Day One In Donald Trump’s America

5 minute read
Ideas

Nesbit was the communications director to former Vice President Dan Quayle and is the author of Poison Tea.

Broadcast television news networks devoted a grand total of 36 minutes in all of 2016 to big, important issues that neither Donald Trump nor Hillary Clinton brought up in three nationally televised debates during the 2016 presidential debate.

These same broadcast news network executives and news anchors spent 90 minutes meeting privately with the president after the election, and then agreed not to talk about any of the issues that might — or might not — have been discussed in that meeting.

As a result, every, single one of us was left guessing about what might actually happen next.

Today, Day One, we should stop.

There is a public hospital in one of America’s biggest cities that is, right now, desperately trying to figure out how in the world it is going to provide health care services for tens of thousands of the poor who are about to lose their health care insurance when Congress and President Trump’s White House demolishes Obamacare without a replacement.

This same hospital is also preparing to handle half of the abortions in America should the day ever come to pass when a conservative Supreme Court justice tips the balance of power and Roe v. Wade is overturned or crippled enough so that half the states in the country deny abortion services to women seeking pregnancy counseling and services. Again, maybe this will come to pass, and maybe it won’t, but Planned Parenthood isn’t waiting.

Imams at mosques in every large city in America — the places and people the president demonized relentlessly during his campaign – are counseling tens of thousands of their constituents to be prepared for the possibility of a national registry that tracks them largely because of their religion. A Muslim registry may, or may not, come to pass. But these religious leaders aren’t waiting. They know the possibilities.

Because no one actually knows what the president may (or may not) do when it comes to the national Muslim registry he’s said he will pursue in some fashion, journalists have literally been forced to report on a photo that was inadvertently captured of the front page of a briefing book that the leading proponent of such a national registry brought to Trump Tower for his private meeting with the president on the subject.

Millions of children who live in America legally – but whose parents do not — go to school each day to learn about the history of the greatest democratic experiment in the history of the world and are now wondering in hundreds of thousands of Snapchats with their friends if their lives are about to be destroyed. They, and their friends, dissolve those worried chats as soon as they are sent, but they still can’t be quite sure who is tracking them, or their parents, and what the near future might truly hold.

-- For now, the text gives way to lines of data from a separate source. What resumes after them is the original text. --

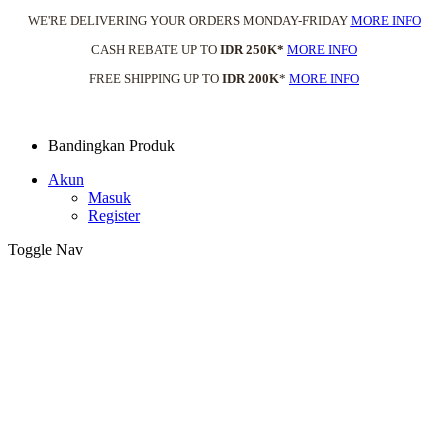
WE'RE DELIVERING YOUR ORDERS MONDAY-FRIDAY
MORE INFO
CASH REBATE UP TO
IDR 250K*
MORE INFO
FREE SHIPPING UP TO
IDR 200K
*
MORE INFO
Bandingkan Produk
Akun
Masuk
Register
Toggle Nav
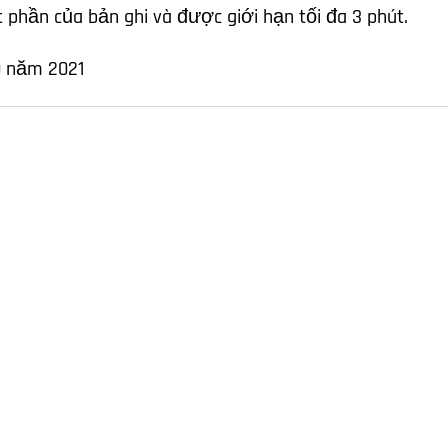
t phần của bản ghi và được giới hạn tối đa 3 phút.
0 năm 2021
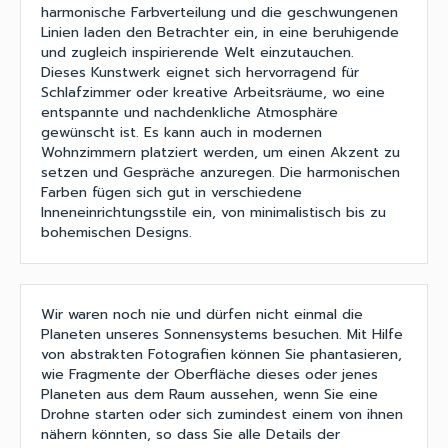
harmonische Farbverteilung und die geschwungenen
Linien laden den Betrachter ein, in eine beruhigende
und zugleich inspirierende Welt einzutauchen.
Dieses Kunstwerk eignet sich hervorragend für
Schlafzimmer oder kreative Arbeitsräume, wo eine
entspannte und nachdenkliche Atmosphäre
gewünscht ist. Es kann auch in modernen
Wohnzimmern platziert werden, um einen Akzent zu
setzen und Gespräche anzuregen. Die harmonischen
Farben fügen sich gut in verschiedene
Inneneinrichtungsstile ein, von minimalistisch bis zu
bohemischen Designs.
Wir waren noch nie und dürfen nicht einmal die
Planeten unseres Sonnensystems besuchen. Mit Hilfe
von abstrakten Fotografien können Sie phantasieren,
wie Fragmente der Oberfläche dieses oder jenes
Planeten aus dem Raum aussehen, wenn Sie eine
Drohne starten oder sich zumindest einem von ihnen
nähern könnten, so dass Sie alle Details der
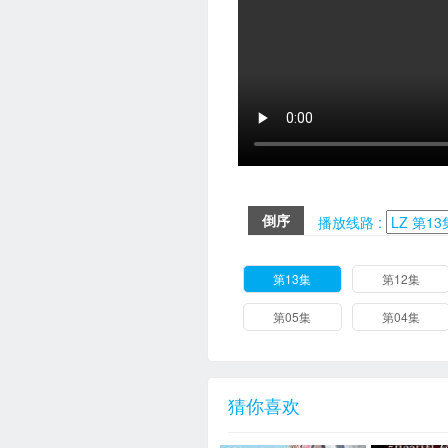
倒序
播放线路 :
第13集
第12集
第05集
第04集
猜你喜欢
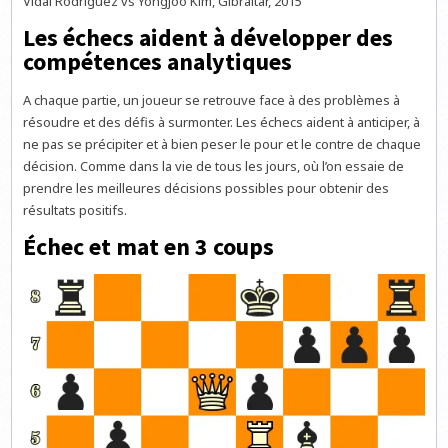
Vidal Rodriguez vs Yongjoo Kim, Gibraltar, 2015
Les échecs aident à développer des
compétences analytiques
A chaque partie, un joueur se retrouve face à des problèmes à
résoudre et des défis à surmonter. Les échecs aident à anticiper, à
ne pas se précipiter et à bien peser le pour et le contre de chaque
décision. Comme dans la vie de tous les jours, où l’on essaie de
prendre les meilleures décisions possibles pour obtenir des
résultats positifs.
Échec et mat en 3 coups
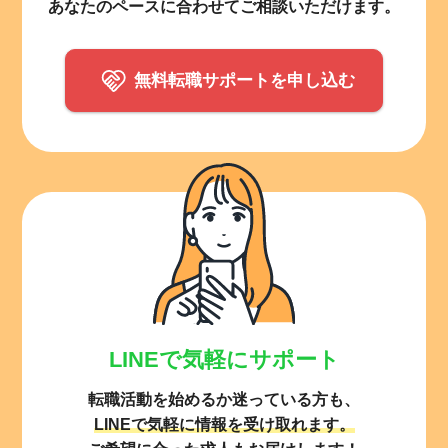
あなたのペースに合わせてご相談いただけます。
無料転職サポートを申し込む
LINEで気軽にサポート
転職活動を始めるか迷っている方も、
LINEで気軽に情報を受け取れます。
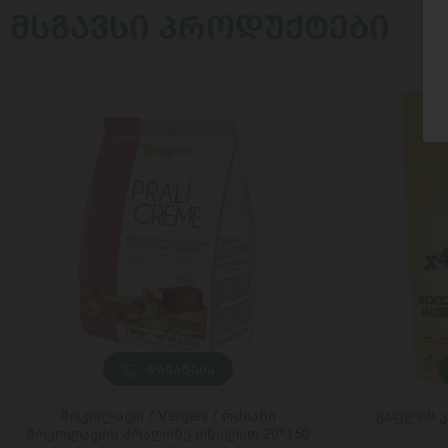
ᲛᲡᲒᲐᲕᲡᲘ ᲞᲠᲝᲓᲣᲥᲢᲔᲑᲘ
ᲓᲐᲛᲐᲢᲔᲑᲐ
შოკოლადი / Vergani / რძიანი
ვაფლის კ
შოკოლადის პრალინე თხილით 20*150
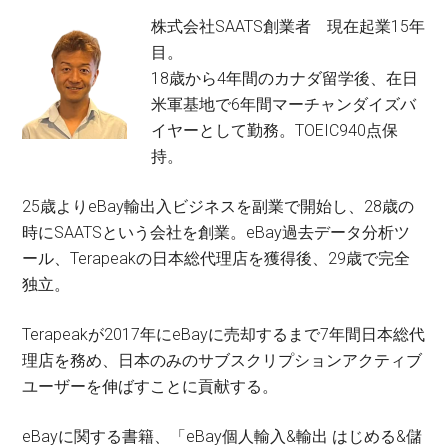
株式会社SAATS創業者 現在起業15年
目。
18歳から4年間のカナダ留学後、在日
米軍基地で6年間マーチャンダイズバ
イヤーとして勤務。TOEIC940点保
持。
25歳よりeBay輸出入ビジネスを副業で開始し、28歳の
時にSAATSという会社を創業。eBay過去データ分析ツ
ール、Terapeakの日本総代理店を獲得後、29歳で完全
独立。
Terapeakが2017年にeBayに売却するまで7年間日本総代
理店を務め、日本のみのサブスクリプションアクティブ
ユーザーを伸ばすことに貢献する。
eBayに関する書籍、「eBay個人輸入&輸出 はじめる&儲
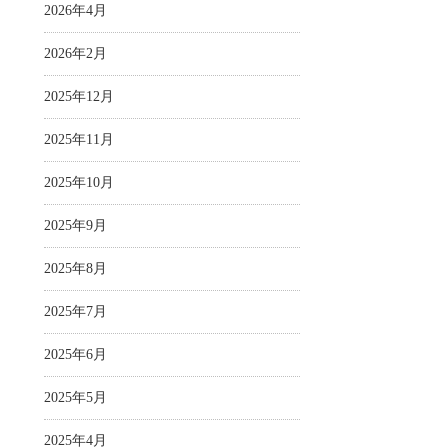
2026年4月
2026年2月
2025年12月
2025年11月
2025年10月
2025年9月
2025年8月
2025年7月
2025年6月
2025年5月
2025年4月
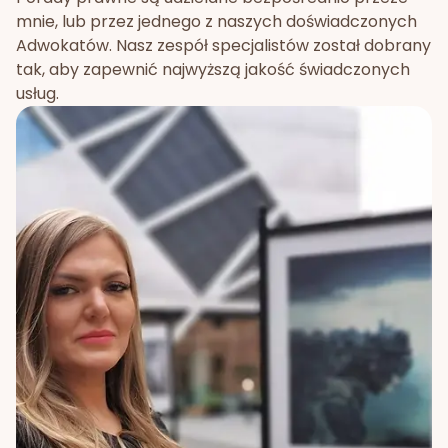
mnie, lub przez jednego z naszych doświadczonych
Adwokatów. Nasz zespół specjalistów został dobrany
tak, aby zapewnić najwyższą jakość świadczonych
usług.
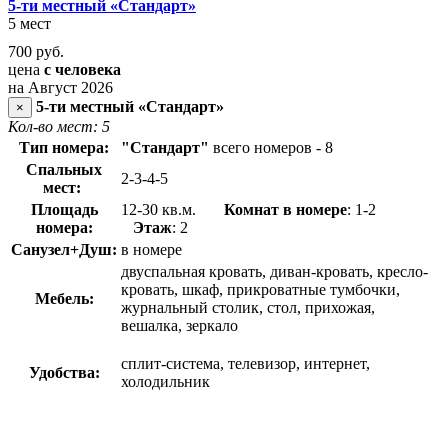
5-ти местный «Стандарт»
5 мест
700
руб.
цена
с человека
на Август 2026
5-ти местный «Стандарт»
×
Кол-во мест: 5
Тип номера:
"Стандарт"
всего номеров - 8
Спальных
2-3-4-5
мест:
Площадь
12-30 кв.м.
Комнат в номере
: 1-2
номера:
Этаж
: 2
Санузел+Душ:
в номере
двуспальная кровать, диван-кровать, кресло-
кровать, шкаф, прикроватные тумбочки,
Мебель:
журнальный столик, стол, прихожая,
вешалка, зеркало
сплит-система, телевизор, интернет,
Удобства:
холодильник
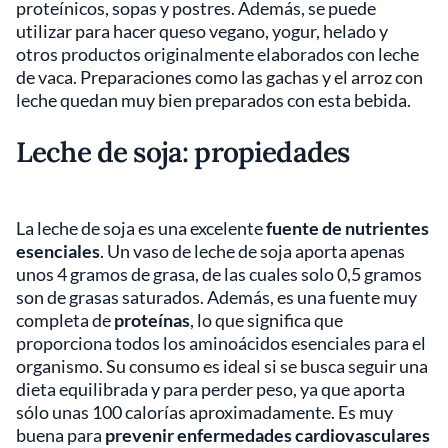
proteínicos, sopas y postres. Además, se puede
utilizar para hacer queso vegano, yogur, helado y
otros productos originalmente elaborados con leche
de vaca. Preparaciones como las gachas y el arroz con
leche quedan muy bien preparados con esta bebida.
Leche de soja: propiedades
La leche de soja es una excelente
fuente de nutrientes
esenciales
. Un vaso de leche de soja aporta apenas
unos 4 gramos de grasa, de las cuales solo 0,5 gramos
son de grasas saturados. Además, es una fuente muy
completa de
proteínas
, lo que significa que
proporciona todos los aminoácidos esenciales para el
organismo. Su consumo es ideal si se busca seguir una
dieta equilibrada y para perder peso, ya que aporta
sólo unas 100 calorías aproximadamente. Es muy
buena para
prevenir enfermedades cardiovasculares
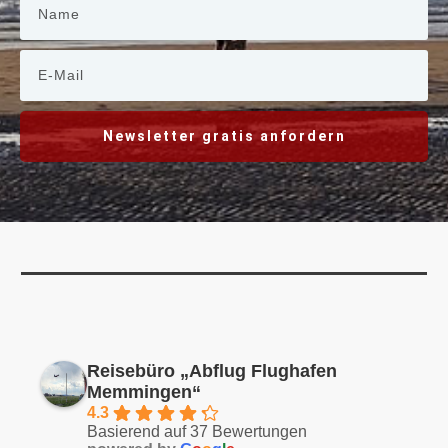
Newsletter gratis anfordern
Reisebüro „Abflug Flughafen
Memmingen“
4.3
Basierend auf 37 Bewertungen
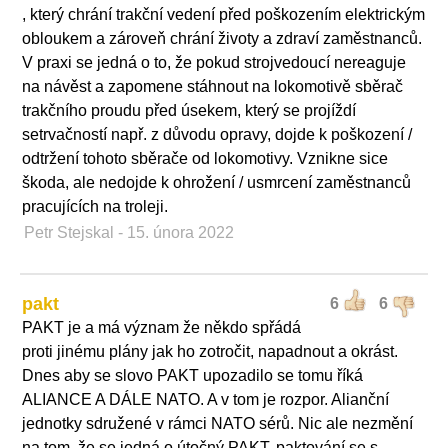
, který chrání trakční vedení před poškozením elektrickým
obloukem a zároveň chrání životy a zdraví zaměstnanců.
V praxi se jedná o to, že pokud strojvedoucí nereaguje
na návěst a zapomene stáhnout na lokomotivě sběrač
trakčního proudu před úsekem, který se projíždí
setrvačností např. z důvodu opravy, dojde k poškození /
odtržení tohoto sběrače od lokomotivy. Vznikne sice
škoda, ale nedojde k ohrožení / usmrcení zaměstnanců
pracujících na troleji.
Petr Stejskal
- 15. února 2022
pakt
6
6
PAKT je a má význam že někdo spřádá
proti jinému plány jak ho zotročit, napadnout a okrást.
Dnes aby se slovo PAKT upozadilo se tomu říká
ALIANCE A DÁLE NATO. A v tom je rozpor. Alianční
jednotky sdružené v rámci NATO sérů. Nic ale nezmění
na tom, že se jedná o útočný PAKT, paktování se s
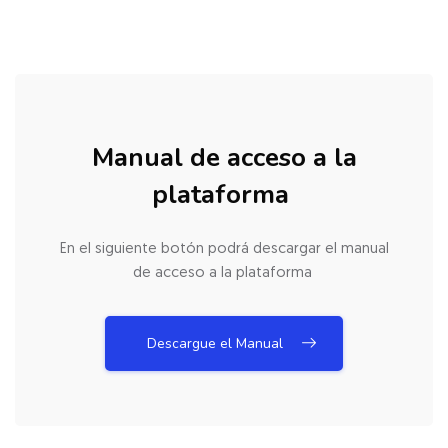
Salta [Cocoon] Action Panels
Manual de acceso a la
plataforma
En el siguiente botón podrá descargar el manual
de acceso a la plataforma
Descargue el Manual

Lower-level officials for dozens of big city mayors in America – the Democratic strongholds that Breitbart News first demonized and branded as “sanctuary cities” for useful propaganda purposes – are quietly preparing for the potential loss of federal funding should their bosses decide not to turn over millions of illegal immigrants to federal police officials.

We don’t know who will be rounded up and deported, or whether anyone will. But these city officials know their budgets are at risk because their communities, like the Catholic Church centuries ago, have been vilified as places that provide sanctuary to enemies of the state and criminals simply because they’ve pledged to honor due process and basic civil rights. The president has said he only wants to deport 3 million illegal immigrants who are criminals. But we are all guessing about what that word, “criminal,” means to him.

The president has said that he’ll issue dozens of executive orders today that are all designed to attack, undermine, roll back or eviscerate as many elements of outgoing President Barack Obama’s agenda as can be imagined. Presidential transition landing team officials have been funneling hundreds of potential candidates to Trump Tower. No one, including the leaders of many of the agency transition teams, knows which ones will be taken up and issued, but they are all hoping and planning that their cause is taken up and proclaimed.

The president — who has cavalierly dismissed the work of tens of thousands of scientists who have devoted their life’s work to the study of the biology, geologic, chemistry and atmospheric challenges to Earth’s ecosystem – could dismiss the Paris climate agreement with the stroke of a pen. We don’t know if he will abandon it, or if he won’t, but hundreds of civil society leaders who devoted years of their lives to bringing the historic agreement across the finish line are preparing to deal with the ramifications regardless.

States, cities and big businesses will take up the gauntlet and carry the United States’ commitment in Paris in 2015 forward if, or when, the national government abandons the playing field in an ultimately futile effort to protect and shelter energy industries born in the 19th century that are, even now, being replaced by 21st century energy technologies. They hope for the best, but they are also planning for a future where they are compelled to move forward without a meaningful partner in Washington.

All of us, Republicans and Democrats alike, hope for the best on Day One. We are an optimistic nation. But the truth is that we are all in the dark.